===== TEXT SEGMENT =====

If you attempt to do this you will see the home rot from the inside out in an even shorter period of time. Please contact me for a client reference list. Do not take someone's word for it talk to people who have been there and now have the proper roof system installed.


----------



## prestigeroofing (Jun 8, 2009)

-Q- said:


> Well, I've had the home for 5 or 6 years now and I'm slowly just watching it fall to ruin. Still haven't found a solution or anyone to help.
> 
> I had resigned to pay for a Rhino Shield treatment (like the truck-bed stuff, they do that for houses now too!) but the full Monty quote was $40k, when we asked for a breakdown of the quote he said he couldn't do that, it would just be $40K. So that fell through
> 
> ...

===== STORED DATA =====

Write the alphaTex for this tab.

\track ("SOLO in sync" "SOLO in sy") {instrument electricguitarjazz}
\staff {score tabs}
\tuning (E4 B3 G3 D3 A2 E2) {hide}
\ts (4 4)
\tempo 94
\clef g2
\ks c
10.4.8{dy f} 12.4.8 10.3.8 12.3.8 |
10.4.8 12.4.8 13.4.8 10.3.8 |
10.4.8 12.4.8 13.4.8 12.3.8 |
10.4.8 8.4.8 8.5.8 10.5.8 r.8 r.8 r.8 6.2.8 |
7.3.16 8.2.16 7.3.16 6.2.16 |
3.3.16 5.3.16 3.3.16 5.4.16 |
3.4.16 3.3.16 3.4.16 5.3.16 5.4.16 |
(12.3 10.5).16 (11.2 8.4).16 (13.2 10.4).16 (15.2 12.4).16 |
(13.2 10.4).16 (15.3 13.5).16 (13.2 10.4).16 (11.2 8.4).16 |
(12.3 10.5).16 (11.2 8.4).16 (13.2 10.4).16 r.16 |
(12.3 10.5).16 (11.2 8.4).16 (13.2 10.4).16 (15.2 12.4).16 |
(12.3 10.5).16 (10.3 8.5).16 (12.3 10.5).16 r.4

=====

(LIST OF TASKS)
- 1) Render every line of the alphaTex listing as a numbered list, leaving out the blank lines.
- 2) Write the next part of the roofing forum thread, picking up after its final line.

(ANSWERS BY TASK)
- 1)
1. Write the alphaTex for this tab.
2. \track ("SOLO in sync" "SOLO in sy") {instrument electricguitarjazz}
3. \staff {score tabs}
4. \tuning (E4 B3 G3 D3 A2 E2) {hide}
5. \ts (4 4)
6. \tempo 94
7. \clef g2
8. \ks c
9. 10.4.8{dy f} 12.4.8 10.3.8 12.3.8 |
10. 10.4.8 12.4.8 13.4.8 10.3.8 |
11. 10.4.8 12.4.8 13.4.8 12.3.8 |
12. 10.4.8 8.4.8 8.5.8 10.5.8 r.8 r.8 r.8 6.2.8 |
13. 7.3.16 8.2.16 7.3.16 6.2.16 |
14. 3.3.16 5.3.16 3.3.16 5.4.16 |
15. 3.4.16 3.3.16 3.4.16 5.3.16 5.4.16 |
16. (12.3 10.5).16 (11.2 8.4).16 (13.2 10.4).16 (15.2 12.4).16 |
17. (13.2 10.4).16 (15.3 13.5).16 (13.2 10.4).16 (11.2 8.4).16 |
18. (12.3 10.5).16 (11.2 8.4).16 (13.2 10.4).16 r.16 |
19. (12.3 10.5).16 (11.2 8.4).16 (13.2 10.4).16 (15.2 12.4).16 |
20. (12.3 10.5).16 (10.3 8.5).16 (12.3 10.5).16 r.4

- 2)
I do not get time often to respond to this board. Q feel free to contact me via email, I have it on me all the time. Also look into Dome Times and read what John Johnson has posted. Ensure you do your homework and check all of the Dome customers of the proposed roofed before making a decision. Also, again sealing a dome off such as with an elastomeric or rubber membrane, even Grace ice and water is bad news. Talk to the customers I am working for right now. Thanks Dan.


----------



## shazapple (Jun 30, 2011)

prestigeroofing said:


> If you attempt to do this you will see the home rot from the inside out in an even shorter period of time. Please contact me for a client reference list. Do not take someone's word for it talk to people who have been there and now have the proper roof system installed.


So what would be the preferred method of re-roofing these things? I've never come across one so I assumed they would be similar to a concrete deck type roof.


----------



## Edward50 (Apr 21, 2013)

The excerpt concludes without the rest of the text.